Task:
Only the lines below starting at the one that contains "Kraven på tillräcklig" and ending at the one that contains "på att innehållet" are to be reproduced, exactly and with both ends kept.
(Exercise material)
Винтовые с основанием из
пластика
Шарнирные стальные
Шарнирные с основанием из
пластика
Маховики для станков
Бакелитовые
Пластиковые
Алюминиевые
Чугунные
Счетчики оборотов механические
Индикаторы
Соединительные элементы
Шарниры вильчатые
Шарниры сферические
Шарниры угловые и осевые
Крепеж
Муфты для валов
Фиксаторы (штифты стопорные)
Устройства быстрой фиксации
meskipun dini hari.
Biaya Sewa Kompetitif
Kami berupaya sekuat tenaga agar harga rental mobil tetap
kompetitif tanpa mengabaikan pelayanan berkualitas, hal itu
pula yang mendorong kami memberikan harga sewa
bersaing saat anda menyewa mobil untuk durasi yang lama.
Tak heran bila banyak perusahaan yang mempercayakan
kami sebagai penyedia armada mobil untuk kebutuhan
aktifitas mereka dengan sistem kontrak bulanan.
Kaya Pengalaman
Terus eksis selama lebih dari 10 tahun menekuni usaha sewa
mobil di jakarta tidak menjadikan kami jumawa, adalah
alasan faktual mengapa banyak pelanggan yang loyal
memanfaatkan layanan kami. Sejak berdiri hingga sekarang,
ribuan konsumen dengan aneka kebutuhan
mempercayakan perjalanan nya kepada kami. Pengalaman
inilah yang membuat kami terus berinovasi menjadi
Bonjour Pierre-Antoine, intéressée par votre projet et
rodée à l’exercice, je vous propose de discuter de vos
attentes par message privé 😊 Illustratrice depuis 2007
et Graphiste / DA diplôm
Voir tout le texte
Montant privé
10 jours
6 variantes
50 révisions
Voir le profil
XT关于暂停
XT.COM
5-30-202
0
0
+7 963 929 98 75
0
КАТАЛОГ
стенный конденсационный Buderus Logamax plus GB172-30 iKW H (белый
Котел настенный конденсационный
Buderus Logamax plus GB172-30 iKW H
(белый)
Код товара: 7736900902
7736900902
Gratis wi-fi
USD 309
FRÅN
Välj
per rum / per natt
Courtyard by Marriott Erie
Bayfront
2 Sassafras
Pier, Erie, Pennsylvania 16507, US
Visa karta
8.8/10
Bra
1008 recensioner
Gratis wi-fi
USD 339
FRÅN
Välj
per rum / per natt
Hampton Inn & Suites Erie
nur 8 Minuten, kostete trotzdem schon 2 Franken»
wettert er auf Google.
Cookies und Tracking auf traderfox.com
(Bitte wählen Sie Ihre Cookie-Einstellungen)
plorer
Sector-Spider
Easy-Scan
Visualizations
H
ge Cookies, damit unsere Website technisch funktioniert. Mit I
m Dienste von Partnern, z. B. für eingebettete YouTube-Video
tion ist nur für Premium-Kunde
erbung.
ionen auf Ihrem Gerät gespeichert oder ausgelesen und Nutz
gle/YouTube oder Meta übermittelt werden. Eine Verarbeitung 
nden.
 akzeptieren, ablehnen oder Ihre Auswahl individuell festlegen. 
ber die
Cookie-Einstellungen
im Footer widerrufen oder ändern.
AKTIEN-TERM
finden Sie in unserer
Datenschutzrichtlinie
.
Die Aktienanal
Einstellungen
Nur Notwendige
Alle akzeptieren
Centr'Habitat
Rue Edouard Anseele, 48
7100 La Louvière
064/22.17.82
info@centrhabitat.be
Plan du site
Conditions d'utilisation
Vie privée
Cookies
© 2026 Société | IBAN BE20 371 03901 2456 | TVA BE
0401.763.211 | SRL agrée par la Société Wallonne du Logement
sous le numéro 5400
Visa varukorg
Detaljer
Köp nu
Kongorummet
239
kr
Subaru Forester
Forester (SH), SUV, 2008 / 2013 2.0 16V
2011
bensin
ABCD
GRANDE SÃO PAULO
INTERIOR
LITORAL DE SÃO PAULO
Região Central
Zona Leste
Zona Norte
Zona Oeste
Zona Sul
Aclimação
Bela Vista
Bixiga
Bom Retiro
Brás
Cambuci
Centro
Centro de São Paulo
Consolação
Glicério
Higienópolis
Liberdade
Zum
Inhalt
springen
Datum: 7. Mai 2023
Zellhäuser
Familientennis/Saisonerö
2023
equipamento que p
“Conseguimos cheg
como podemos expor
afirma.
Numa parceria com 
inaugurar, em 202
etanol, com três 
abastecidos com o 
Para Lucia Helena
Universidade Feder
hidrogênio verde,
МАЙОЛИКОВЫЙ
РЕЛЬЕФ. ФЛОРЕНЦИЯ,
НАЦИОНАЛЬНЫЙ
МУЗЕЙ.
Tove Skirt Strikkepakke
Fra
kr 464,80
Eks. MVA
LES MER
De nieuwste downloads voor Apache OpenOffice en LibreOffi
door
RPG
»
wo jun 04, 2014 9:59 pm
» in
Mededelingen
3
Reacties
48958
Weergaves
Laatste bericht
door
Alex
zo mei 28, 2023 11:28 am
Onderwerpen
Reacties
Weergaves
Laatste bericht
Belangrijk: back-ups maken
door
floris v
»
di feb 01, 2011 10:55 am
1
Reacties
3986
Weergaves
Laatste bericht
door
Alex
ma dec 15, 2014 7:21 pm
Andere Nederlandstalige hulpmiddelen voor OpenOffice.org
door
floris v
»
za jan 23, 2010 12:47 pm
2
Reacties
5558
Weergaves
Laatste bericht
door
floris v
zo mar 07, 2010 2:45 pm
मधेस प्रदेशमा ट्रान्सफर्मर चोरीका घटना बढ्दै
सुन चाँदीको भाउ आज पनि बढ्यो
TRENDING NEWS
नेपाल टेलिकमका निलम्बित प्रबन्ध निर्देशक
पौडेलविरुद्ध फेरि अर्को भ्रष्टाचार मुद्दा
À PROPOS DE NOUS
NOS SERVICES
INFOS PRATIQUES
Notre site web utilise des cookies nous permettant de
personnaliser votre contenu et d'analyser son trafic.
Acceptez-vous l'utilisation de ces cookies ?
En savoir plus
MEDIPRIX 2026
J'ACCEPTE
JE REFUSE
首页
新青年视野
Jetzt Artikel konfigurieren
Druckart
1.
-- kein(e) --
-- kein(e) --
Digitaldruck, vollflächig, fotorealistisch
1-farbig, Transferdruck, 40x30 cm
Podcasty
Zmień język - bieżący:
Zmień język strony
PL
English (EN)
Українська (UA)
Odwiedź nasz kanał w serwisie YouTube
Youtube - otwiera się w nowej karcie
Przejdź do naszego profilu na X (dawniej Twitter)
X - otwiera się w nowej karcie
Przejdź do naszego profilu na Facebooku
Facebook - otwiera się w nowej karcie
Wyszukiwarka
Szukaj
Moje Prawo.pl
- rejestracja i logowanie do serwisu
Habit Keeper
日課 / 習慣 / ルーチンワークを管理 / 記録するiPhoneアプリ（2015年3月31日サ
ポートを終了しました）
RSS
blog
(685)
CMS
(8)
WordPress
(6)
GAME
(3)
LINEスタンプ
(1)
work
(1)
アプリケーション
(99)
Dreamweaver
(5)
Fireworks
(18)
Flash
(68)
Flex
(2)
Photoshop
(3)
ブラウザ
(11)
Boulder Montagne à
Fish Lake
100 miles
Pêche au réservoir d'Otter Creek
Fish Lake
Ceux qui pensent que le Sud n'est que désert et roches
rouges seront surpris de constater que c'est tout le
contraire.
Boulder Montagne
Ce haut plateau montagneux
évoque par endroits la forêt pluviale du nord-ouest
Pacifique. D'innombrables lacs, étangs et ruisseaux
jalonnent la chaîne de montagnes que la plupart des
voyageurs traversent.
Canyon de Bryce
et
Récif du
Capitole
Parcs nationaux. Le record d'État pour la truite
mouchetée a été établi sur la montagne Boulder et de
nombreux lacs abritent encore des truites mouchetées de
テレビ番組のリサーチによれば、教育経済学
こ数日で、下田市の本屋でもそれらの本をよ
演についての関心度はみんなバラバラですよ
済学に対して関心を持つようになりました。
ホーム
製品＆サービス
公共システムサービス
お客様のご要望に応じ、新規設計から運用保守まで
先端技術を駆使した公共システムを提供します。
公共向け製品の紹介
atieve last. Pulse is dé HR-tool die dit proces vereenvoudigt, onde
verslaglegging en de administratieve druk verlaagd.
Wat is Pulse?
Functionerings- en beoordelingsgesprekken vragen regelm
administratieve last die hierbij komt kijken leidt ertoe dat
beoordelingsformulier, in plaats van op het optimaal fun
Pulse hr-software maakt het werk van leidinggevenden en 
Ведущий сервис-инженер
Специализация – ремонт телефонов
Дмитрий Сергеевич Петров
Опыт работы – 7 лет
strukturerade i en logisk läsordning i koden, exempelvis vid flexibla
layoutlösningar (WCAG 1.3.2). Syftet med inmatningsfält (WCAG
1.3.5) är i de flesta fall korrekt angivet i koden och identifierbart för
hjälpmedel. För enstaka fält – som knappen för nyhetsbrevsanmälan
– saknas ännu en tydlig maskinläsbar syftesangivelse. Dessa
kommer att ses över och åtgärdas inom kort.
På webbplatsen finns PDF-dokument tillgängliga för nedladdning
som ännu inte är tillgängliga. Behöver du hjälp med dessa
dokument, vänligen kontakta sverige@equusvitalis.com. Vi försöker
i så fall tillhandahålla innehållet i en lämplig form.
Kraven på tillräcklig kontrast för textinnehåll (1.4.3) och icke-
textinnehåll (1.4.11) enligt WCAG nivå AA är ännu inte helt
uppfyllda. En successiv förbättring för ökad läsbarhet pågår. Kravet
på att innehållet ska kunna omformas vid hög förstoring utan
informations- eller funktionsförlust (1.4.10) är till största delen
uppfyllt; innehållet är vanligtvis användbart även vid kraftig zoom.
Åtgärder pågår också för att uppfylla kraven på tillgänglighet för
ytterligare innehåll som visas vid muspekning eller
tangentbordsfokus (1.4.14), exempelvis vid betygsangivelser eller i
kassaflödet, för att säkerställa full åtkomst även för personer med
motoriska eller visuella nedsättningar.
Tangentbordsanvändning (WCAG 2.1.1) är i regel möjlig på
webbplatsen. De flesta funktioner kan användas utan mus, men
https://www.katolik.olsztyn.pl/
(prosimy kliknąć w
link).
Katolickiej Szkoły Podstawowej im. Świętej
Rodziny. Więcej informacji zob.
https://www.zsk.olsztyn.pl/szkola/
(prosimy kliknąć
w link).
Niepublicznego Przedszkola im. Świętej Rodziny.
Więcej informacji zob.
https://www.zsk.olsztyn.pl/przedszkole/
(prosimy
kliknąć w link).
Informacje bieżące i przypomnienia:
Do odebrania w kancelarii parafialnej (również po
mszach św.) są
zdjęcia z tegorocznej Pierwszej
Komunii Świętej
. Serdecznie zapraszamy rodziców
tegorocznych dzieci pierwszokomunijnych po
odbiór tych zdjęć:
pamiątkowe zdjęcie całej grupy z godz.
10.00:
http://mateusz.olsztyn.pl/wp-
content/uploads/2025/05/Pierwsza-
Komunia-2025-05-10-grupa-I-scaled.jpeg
(End Exercise material)
Solution to this task:
Kraven på tillräcklig kontrast för textinnehåll (1.4.3) och icke-
textinnehåll (1.4.11) enligt WCAG nivå AA är ännu inte helt
uppfyllda. En successiv förbättring för ökad läsbarhet pågår. Kravet
på att innehållet ska kunna omformas vid hög förstoring utan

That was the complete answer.